═════ SOURCE DOCUMENT ═════
That reminds me. I’d like to thank my wife for ten happy years of marriage. Out of forty, that’s not bad!:lol:


----------



## Clloydster (Apr 19, 2021)

TwoFlutesOneTrumpet said:


> You're lucky. Many people's nightmares begin that way.


I count myself a very lucky man - you are correct. I married up, and that has made all the difference.


----------



## WNvXXT (Nov 22, 2020)

the city...


----------



## Conrad2 (Jan 24, 2021)

WNvXXT said:


> the city...


The groove in this song is strong.


----------



## AvidListener (Apr 15, 2021)

atsizat said:


> What is your reason to live?


********** All of it!


----------



## pianozach (May 21, 2018)

Curiosity mostly


----------



## TxllxT (Mar 2, 2011)

What are you living for? --- For the love of open questions. Example: Luke 24:13-35 (Walking to Emmaus) is a feast of questions and counter-questions.


----------



## Amadea (Apr 15, 2021)

atsizat said:


> What is your reason to live?
═════ DATASET ENTRIES ═════
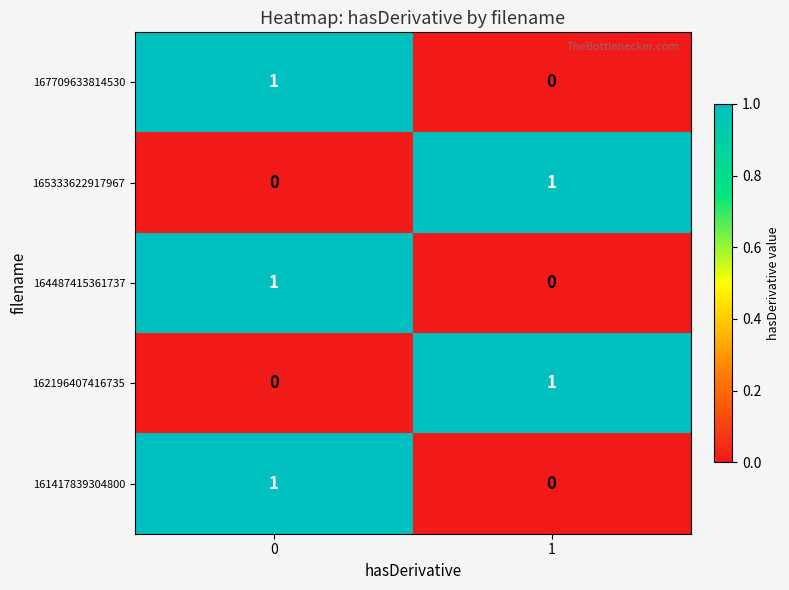

Reading left to right, transcribe all the data shown in this chart.

167709633814530: 0=1	1=0
165333622917967: 0=0	1=1
164487415361737: 0=1	1=0
162196407416735: 0=0	1=1
161417839304800: 0=1	1=0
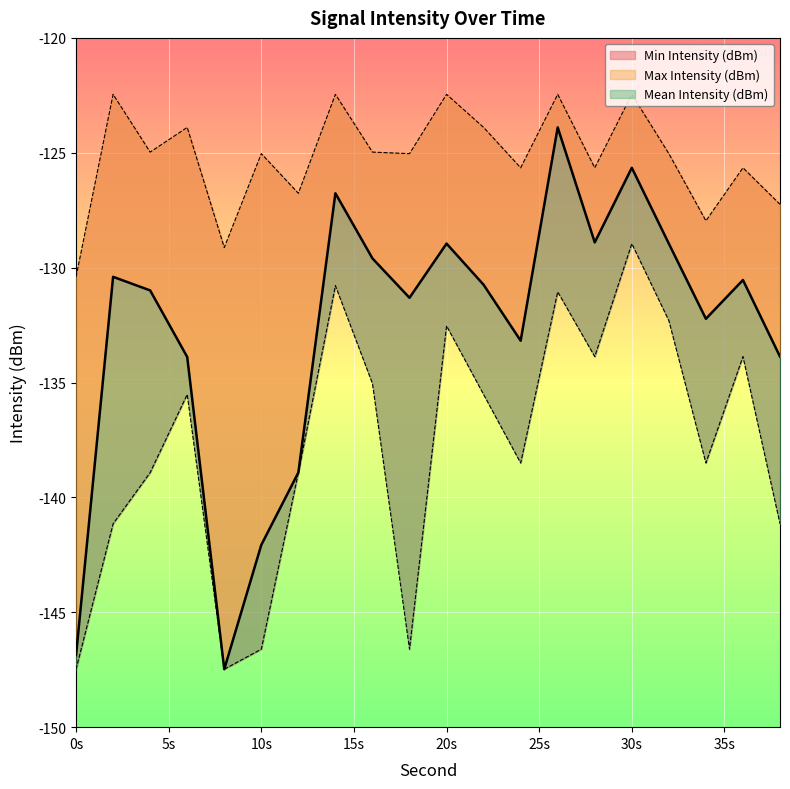

True or false: Max Intensity (dBm) and Min Intensity (dBm) cross at least once.

False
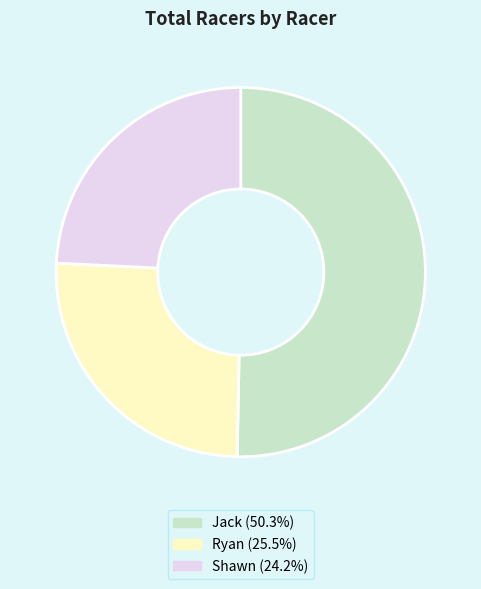

How many segments does this pie chart have?

3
═════
SET OF TASKS ->
A) In the forum thread on reasons to live, which Bible passage does TxllxT cite as a feast of questions and counter-questions?
B) Please translate this sentence from the forum thread on reasons to live into Spanish: "I married up, and that has made all the difference."
C) Continue the forum thread on reasons to live from the point where it stops.
The rows have no role here.

RESPONSES BY ITEM NUMBER ->
A) Luke 24:13-35 (Walking to Emmaus).

B) Me casé con alguien mejor que yo, y eso ha marcado toda la diferencia.

C)
I have suffered deep depression at 22. Now I'm 26 sometimes it's still difficult of course expecially in these difficult times, but I have comed to the conclusion I live to enjoy the things I love most or to discover new ones to love. Life is full of beautiful things to enjoy. For me they are music, art, books, family, nature, cooking. I love music, I decided to come back to it and buy a musical instrument, first a guitar then a cello, I am learning through youtube. I am trying to compose also and painting. I decided to study history of art to study beautiful things. It's possible I'll never do the job I'm graduating for, but we're not our jobs. I'll keep the love for art forever with me. I know it's hard to find things to love with depression, but start to. Do you like music? Ok start there, push the passion further. Try painting, try writing, try anything. Arts give a meaning to life. You can do it. I know it feels like you can't, but you can. Do sport, it helps too. Eat healthy. If I ended my life, I would have never been able to do certain things and experiences which made me happy in the end. The worst thing you can do is looking at the past or the future. They do not exist. Just now exists, and you can decide to weep, or create something to be proud of. It doesn't take "talent". It comes with experience. Start.


----------



## Clloydster (Apr 19, 2021)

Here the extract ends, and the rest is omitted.